**Activities**
[a] Copy the listing line for line, beginning at its start and continuing through the line that contains "Relaterade Produkter", and leave out the pictures.
[b] Write the next part of the forum discussion about Trump's Twitter ban, picking up after its final post.

**Document passage**
+---+

Clearly Trump isn’t a doper, or he would know exactly what to do: register a new account on Twitter under a new name, introduce himself as a “long time lurker”, then go right back to posting exactly the same things as before.

Fiveminutes later, we’d see:
BANNED for socking
by Tuba Diva, Jonathan Chance, Hi Opel!, and Cecil Adams.

In fairness, pretty soon he’ll be an unelected billionaire. Well, maybe not the billionaire part.

Absolutely well put.

For many idiots on the right, the 1st Amendment reads “I can say whatever I want, and nobody can disagree with me. No private company can tell me what to do or say while using their business. But I can tell others what they cannot do or say.”

Well email goes back further than I thought. I was in high school then.

Wikipedia tells us, the Defense Data Network, based on ARPANET technology, was used 1983 through 1995. The earlier Automatic Digital Network system (AUTODIN) was deployed in the 1960s and already facilitated electronic communications among hundreds of bases.

You’re probably familiar with Nick Bostrom?

https://www.amazon.com/Superintelligence-Dangers-Strategies-Nick-Bostrom/dp/1501227742

His reasoning about the immense risk from A.I. is hard to dispute, and quite disturbing. Approaching the singularity, how do you implement adequate safeguards against something that will quickly become orders of magnitude smarter than you? Well worth a read if you haven’t come across his work.

This is why I get so much from reading Dopers. I learn about different well-reasoned viewpoints I wouldn’t have otherwise considered.

We’ve had things smarter than a human for millennia. What’s smarter than a human? A group of humans working together. What’s smarter than both a group of humans and a machine? A group of humans and a machine working together. The Singularity does not involve us being left behind; it involves us becoming part of something.

Great analysis, Stranger!

I think it’s pretty cool that a private citizen can shut down a maniac chief executive. Would you prefer it the other way around?

Certainly people in the defense department could have been using it well before anyone else. And certainly in my experience when people first encountered email at universities, which I got a sneak-peek at in an academic camp in the early 90s (I’ve fairly sure it was summer 1994), a lot of the people failed to understand some thing about it that we’d now take for granted, such as knowing who each piece of mail is from even if it wasn’t signed. It wouldn’t surprise me that defense department personnel in an era even earlier than that would fail to understand similar protocols surrounding message retention. People used to not have copies of what mail they sent unless they made a copy before they sent it, which is trivial and automatic with email, but most people didn’t bother with in paper.

+---+

**Data shown**
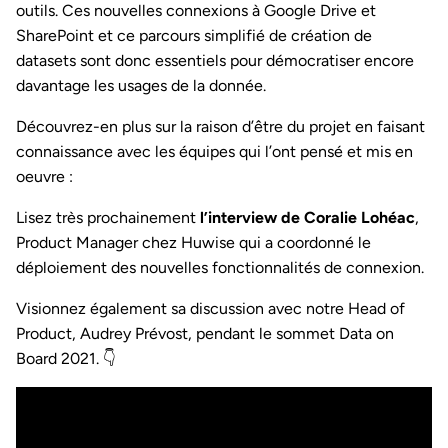
outils. Ces nouvelles connexions à Google Drive et
SharePoint et ce parcours simplifié de création de
datasets sont donc essentiels pour démocratiser encore
davantage les usages de la donnée.
Découvrez-en plus sur la raison d’être du projet en faisant
connaissance avec les équipes qui l’ont pensé et mis en
oeuvre :
Lisez très prochainement
l’interview de Coralie Lohéac
,
Product Manager chez Huwise qui a coordonné le
déploiement des nouvelles fonctionnalités de connexion.
Visionnez également sa discussion avec notre Head of
Product, Audrey Prévost, pendant le sommet Data on
Board 2021. 👇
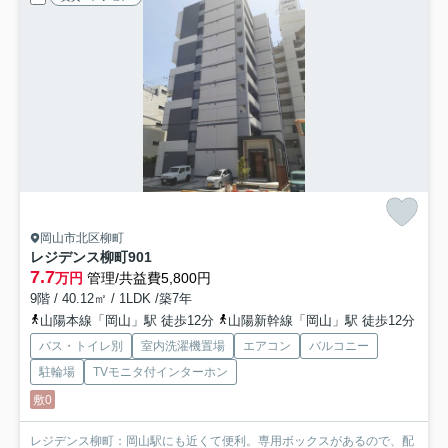
岡山市北区柳町
レジデンス柳町
901
7.7
万円
管理/共益費5,800円
9階 / 40.12㎡ / 1LDK /築7年
山陽本線「岡山」駅 徒歩12分
山陽新幹線「岡山」駅 徒歩12分
バス・トイレ別
室内洗濯機置場
エアコン
バルコニー
駐輪場
TVモニタ付インターホン
敷0
レジデンス柳町：岡山駅にも近くて便利。専用ボックスがあるので、配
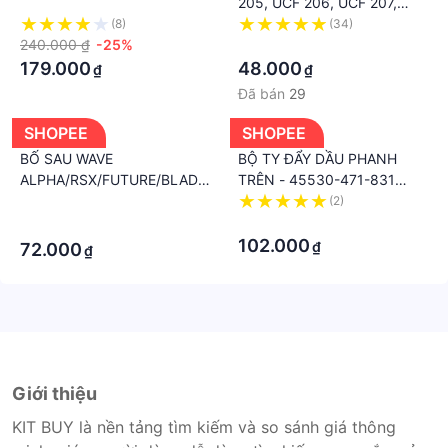
205, UCF 206, UCF 207,
UCF 208
(8)
(34)
240.000 ₫
-25%
·
179.000
48.000
₫
₫
Đã bán
29
SHOPEE
SHOPEE
BỐ SAU WAVE
BỘ TY ĐẨY DẦU PHANH
ALPHA/RSX/FUTURE/BLADE...
TRÊN - 45530-471-831
CHÍNH HÃNG HONDA
CHÍNH HÃNG HONDA
·
(2)
·
·
102.000
₫
72.000
₫
Giới thiệu
KIT BUY là nền tảng tìm kiếm và so sánh giá thông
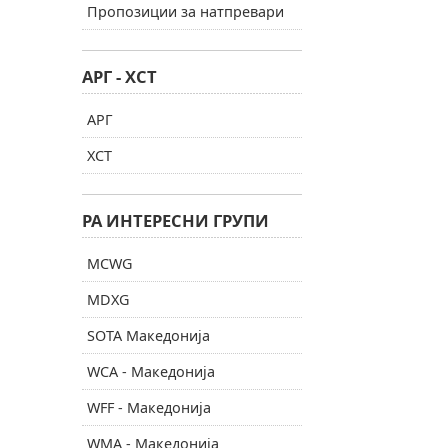
Пропозиции за натпревари
АРГ - ХСТ
АРГ
ХСТ
РА ИНТЕРЕСНИ ГРУПИ
MCWG
MDXG
SOTA Македонија
WCA - Македонија
WFF - Македонија
WMA - Македонија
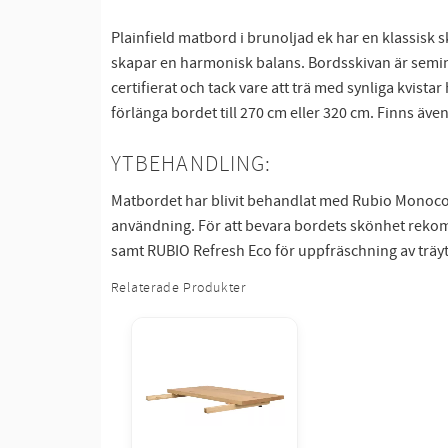
Plainfield matbord i brunoljad ek har en klassisk s
skapar en harmonisk balans. Bordsskivan är semima
certifierat och tack vare att trä med synliga kvistar h
förlänga bordet till 270 cm eller 320 cm. Finns även 
YTBEHANDLING:
Matbordet har blivit behandlat med Rubio Monocoat 
användning. För att bevara bordets skönhet rekomm
samt RUBIO Refresh Eco för uppfräschning av träytan
Relaterade Produkter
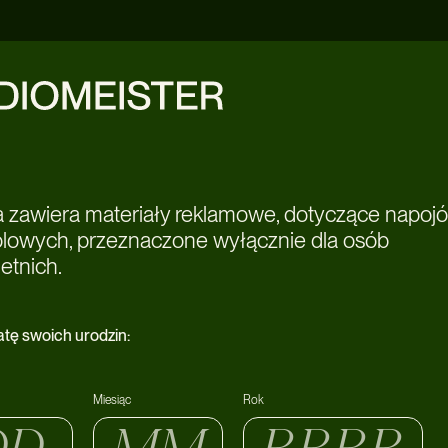
a zawiera materiały reklamowe, dotyczące napoj
olowych, przeznaczone wyłącznie dla osób
etnich.
atę swoich urodzin:
Miesiąc
Rok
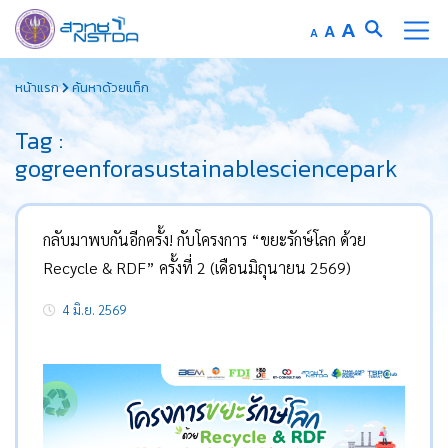
Increase
A
Reset
A
Decrease
A
font
font
font
Skip
size.
size.
size.
หน้าแรก
ค้นหาด้วยแท็ก
to
content
Tag :
gogreenforasustainablesciencepark
กลับมาพบกันอีกครั้ง! กับโครงการ “ขยะรักษ์โลก ด้วย
Recycle & RDF” ครั้งที่ 2 (เดือนมิถุนายน 2569)
4 มิ.ย. 2569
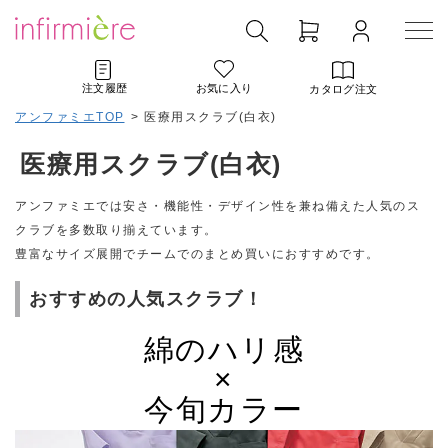
注文履歴
お気に入り
カタログ注文
アンファミエTOP
>
医療用スクラブ(白衣)
医療用スクラブ(白衣)
アンファミエでは安さ・機能性・デザイン性を兼ね備えた人気のス
クラブを多数取り揃えています。
豊富なサイズ展開でチームでのまとめ買いにおすすめです。
おすすめの人気スクラブ！
綿のハリ感
×
今旬カラー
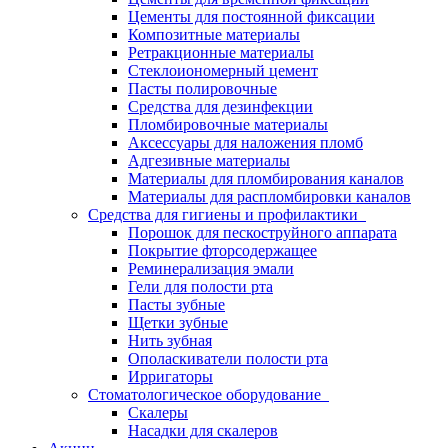
Цементы для постоянной фиксации
Композитные материалы
Ретракционные материалы
Стеклоиономерный цемент
Пасты полировочные
Средства для дезинфекции
Пломбировочные материалы
Аксессуары для наложения пломб
Адгезивные материалы
Материалы для пломбирования каналов
Материалы для распломбировки каналов
Средства для гигиены и профилактики
Порошок для пескоструйного аппарата
Покрытие фторсодержащее
Реминерализация эмали
Гели для полости рта
Пасты зубные
Щетки зубные
Нить зубная
Ополаскиватели полости рта
Ирригаторы
Стоматологическое оборудование
Скалеры
Насадки для скалеров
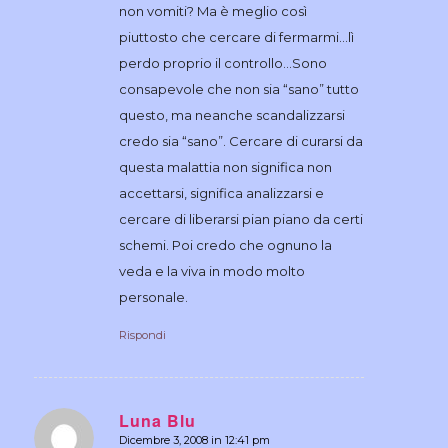
non vomiti? Ma è meglio così
piuttosto che cercare di fermarmi…lì
perdo proprio il controllo…Sono
consapevole che non sia “sano” tutto
questo, ma neanche scandalizzarsi
credo sia “sano”. Cercare di curarsi da
questa malattia non significa non
accettarsi, significa analizzarsi e
cercare di liberarsi pian piano da certi
schemi. Poi credo che ognuno la
veda e la viva in modo molto
personale.
Rispondi
Luna Blu
Dicembre 3, 2008 in 12:41 pm
dice:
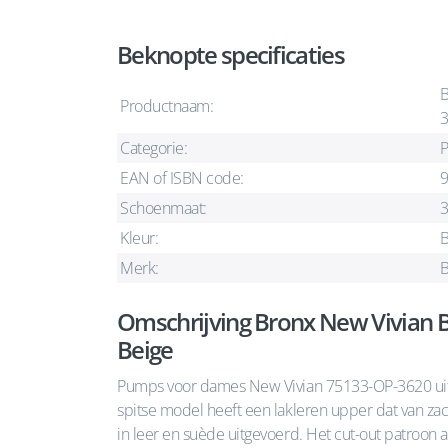
Beknopte specificaties
B
Productnaam:
3
Categorie:
EAN of ISBN code:
Schoenmaat:
Kleur:
B
Merk:
B
Omschrijving Bronx New Vivian
Beige
Pumps voor dames New Vivian 75133-OP-3620 uit d
spitse model heeft een lakleren upper dat van zac
in leer en suède uitgevoerd. Het cut-out patroon 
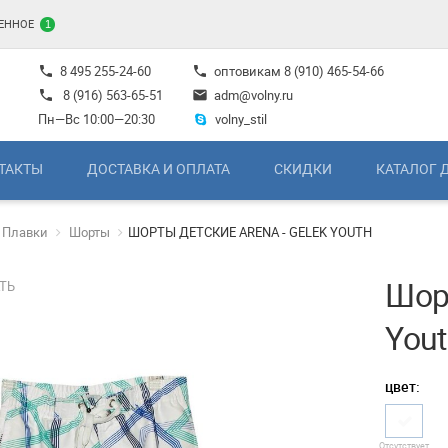
ЕННОЕ
1
8 495 255-24-60
оптовикам
8 (910) 465-54-66
phone
phone
8 (916) 563-65-51
adm@volny.ru
phone
mail
Пн—Вс 10:00—20:30
volny_stil
ТАКТЫ
ДОСТАВКА И ОПЛАТА
СКИДКИ
КАТАЛОГ 
Плавки
Шорты
ШОРТЫ ДЕТСКИЕ ARENA - GELEK YOUTH
Шорт
ТЬ
You
цвет:
Отсутствует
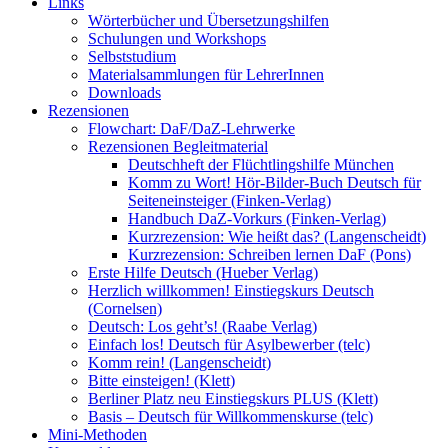
Links
Wörterbücher und Übersetzungshilfen
Schulungen und Workshops
Selbststudium
Materialsammlungen für LehrerInnen
Downloads
Rezensionen
Flowchart: DaF/DaZ-Lehrwerke
Rezensionen Begleitmaterial
Deutschheft der Flüchtlingshilfe München
Komm zu Wort! Hör-Bilder-Buch Deutsch für
Seiteneinsteiger (Finken-Verlag)
Handbuch DaZ-Vorkurs (Finken-Verlag)
Kurzrezension: Wie heißt das? (Langenscheidt)
Kurzrezension: Schreiben lernen DaF (Pons)
Erste Hilfe Deutsch (Hueber Verlag)
Herzlich willkommen! Einstiegskurs Deutsch
(Cornelsen)
Deutsch: Los geht’s! (Raabe Verlag)
Einfach los! Deutsch für Asylbewerber (telc)
Komm rein! (Langenscheidt)
Bitte einsteigen! (Klett)
Berliner Platz neu Einstiegskurs PLUS (Klett)
Basis – Deutsch für Willkommenskurse (telc)
Mini-Methoden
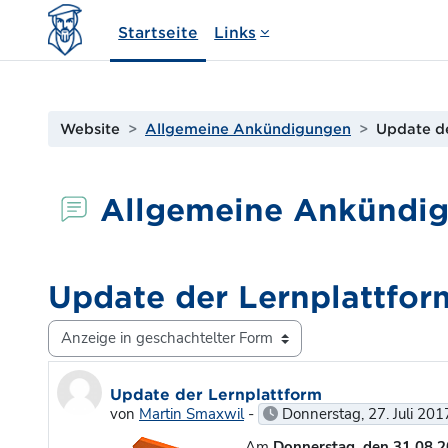
Zum Hauptinhalt
Startseite
Links
Website
Allgemeine Ankündigungen
Update de
Allgemeine Ankündi
Update der Lernplattfor
Anzeigemodus
Anzahl Antworten: 0
Update der Lernplattform
von
Martin Smaxwil
-
Donnerstag, 27. Juli 201
Am
Donnerstag, den 31.08.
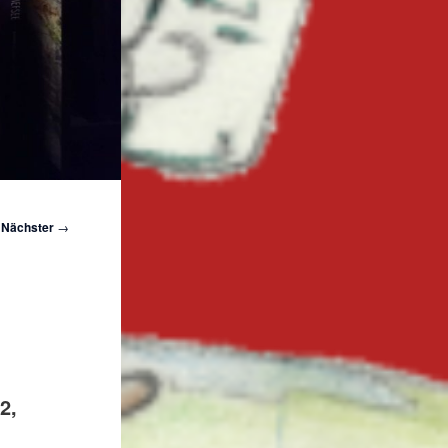
Nächster
→
2,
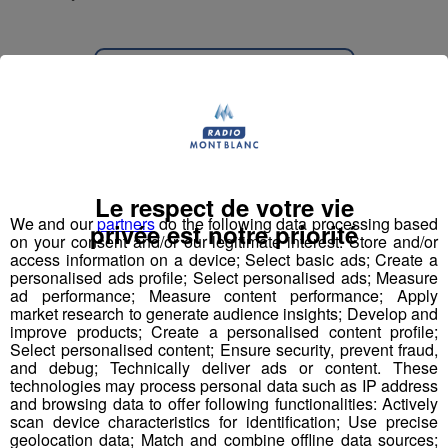
Partager sur Facebook
Partager sur Twitter
Le respect de votre vie
We and our
partners
do the following data processing based
privée est notre priorité
on your consent and/or our legitimate interest: Store and/or
access information on a device; Select basic ads; Create a
personalised ads profile; Select personalised ads; Measure
ad performance; Measure content performance; Apply
market research to generate audience insights; Develop and
improve products; Create a personalised content profile;
Select personalised content; Ensure security, prevent fraud,
and debug; Technically deliver ads or content. These
technologies may process personal data such as IP address
and browsing data to offer following functionalities: Actively
scan device characteristics for identification; Use precise
geolocation data; Match and combine offline data sources;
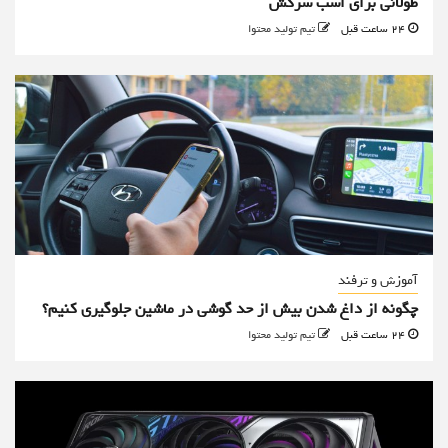
طولانی برای اسب سرکش
24 ساعت قبل
تیم تولید محتوا
آموزش و ترفند
چگونه از داغ شدن بیش از حد گوشی در ماشین جلوگیری کنیم؟
24 ساعت قبل
تیم تولید محتوا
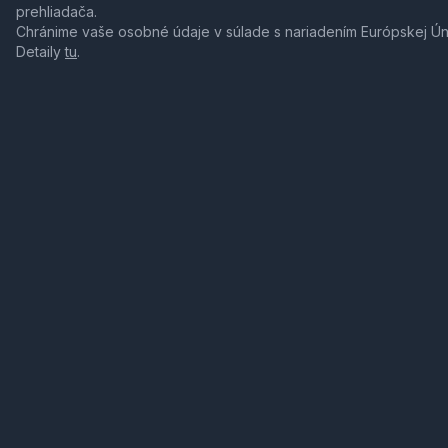
prehliadača.
Chránime vaše osobné údaje v súlade s nariadením Európskej Ú
Detaily
tu
.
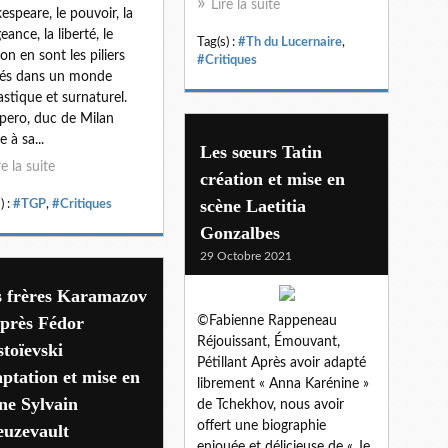
Lire la suite
espeare, le pouvoir, la
eance, la liberté, le
Tag(s) :
#Th du Lucernaire
,
on en sont les piliers
#Critiques
és dans un monde
astique et surnaturel.
pero, duc de Milan
 à sa...
Les sœurs Tatin
re la suite
création et mise en
scène Laetitia
) :
#TGP
,
#Critiques
Gonzalbes
29 Octobre 2021
s frères Karamazov
après Fédor
©Fabienne Rappeneau
Réjouissant, Émouvant,
toïevski
Pétillant Après avoir adapté
ptation et mise en
librement « Anna Karénine »
ne Sylvain
de Tchekhov, nous avoir
offert une biographie
euzevault
enjouée et délicieuse de « Je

+---+

**Numbered answers**
[a]
outils. Ces nouvelles connexions à Google Drive et
SharePoint et ce parcours simplifié de création de
datasets sont donc essentiels pour démocratiser encore
davantage les usages de la donnée.
Découvrez-en plus sur la raison d’être du projet en faisant
connaissance avec les équipes qui l’ont pensé et mis en
oeuvre :
Lisez très prochainement
l’interview de Coralie Lohéac
,
Product Manager chez Huwise qui a coordonné le
déploiement des nouvelles fonctionnalités de connexion.
Visionnez également sa discussion avec notre Head of
Product, Audrey Prévost, pendant le sommet Data on
Board 2021. 👇
岡山市北区柳町
レジデンス柳町
901
7.7
万円
管理/共益費5,800円
9階 / 40.12㎡ / 1LDK /築7年
山陽本線「岡山」駅 徒歩12分
山陽新幹線「岡山」駅 徒歩12分
バス・トイレ別
室内洗濯機置場
エアコン
バルコニー
駐輪場
TVモニタ付インターホン
敷0
レジデンス柳町：岡山駅にも近くて便利。専用ボックスがあるので、配
205, UCF 206, UCF 207,
UCF 208
(8)
(34)
240.000 ₫
-25%
·
179.000
48.000
₫
₫
Đã bán
29
SHOPEE
SHOPEE
BỐ SAU WAVE
BỘ TY ĐẨY DẦU PHANH
ALPHA/RSX/FUTURE/BLADE...
TRÊN - 45530-471-831
CHÍNH HÃNG HONDA
CHÍNH HÃNG HONDA
·
(2)
·
·
102.000
₫
72.000
₫
Giới thiệu
KIT BUY là nền tảng tìm kiếm và so sánh giá thông
Пропозиции за натпревари
АРГ - ХСТ
АРГ
ХСТ
РА ИНТЕРЕСНИ ГРУПИ
MCWG
MDXG
SOTA Македонија
WCA - Македонија
WFF - Македонија
WMA - Македонија
Plainfield matbord i brunoljad ek har en klassisk s
skapar en harmonisk balans. Bordsskivan är semima
certifierat och tack vare att trä med synliga kvistar h
förlänga bordet till 270 cm eller 320 cm. Finns även 
YTBEHANDLING:
Matbordet har blivit behandlat med Rubio Monocoat 
användning. För att bevara bordets skönhet rekomm
samt RUBIO Refresh Eco för uppfräschning av träytan
Relaterade Produkter

[b]
Here is a history of email on Multics. I remember using email on Multics for a class the fall of 1969, but my memory could be faulty.
PLATO had email in 1975 when I started on it - and Instant Messaging, message boards, MUDs, multiplayer interactive games …
And I definitely had email in 1980 when I started at Bell Labs. Not the current domain addressing, of course, you had to route your mail through mail servers like decvax and ihnp4.

The airline industry had the equivalent of email back in the early 1960s too. It was trivial to send a sorta-telegram to multiple addressees all over the planet via first teletype or later video screen. There was a hierarchical addressing scheme, though no equivalent of DNS.

But within the bureacracy, it was simple to send a message to Airline X, location Y, department Z from any other Airline A, location B, department C. Latency was measured in seconds. Pretty quickly vendors and large customers such as travel agents were added to the burgeoning worldwide network. All back when Kennedy was President.

My recollection of my first email (Unix, mid-70’s) was that an email to another university typically took about the same amount of time to be delivered as snail mail (a few days)!

I don’t know if the system actually worked but some BBSs tried hanging on by providing users with email addresses. I had one of these prior to getting on AOL.

I haven’t, and I will. Thanks.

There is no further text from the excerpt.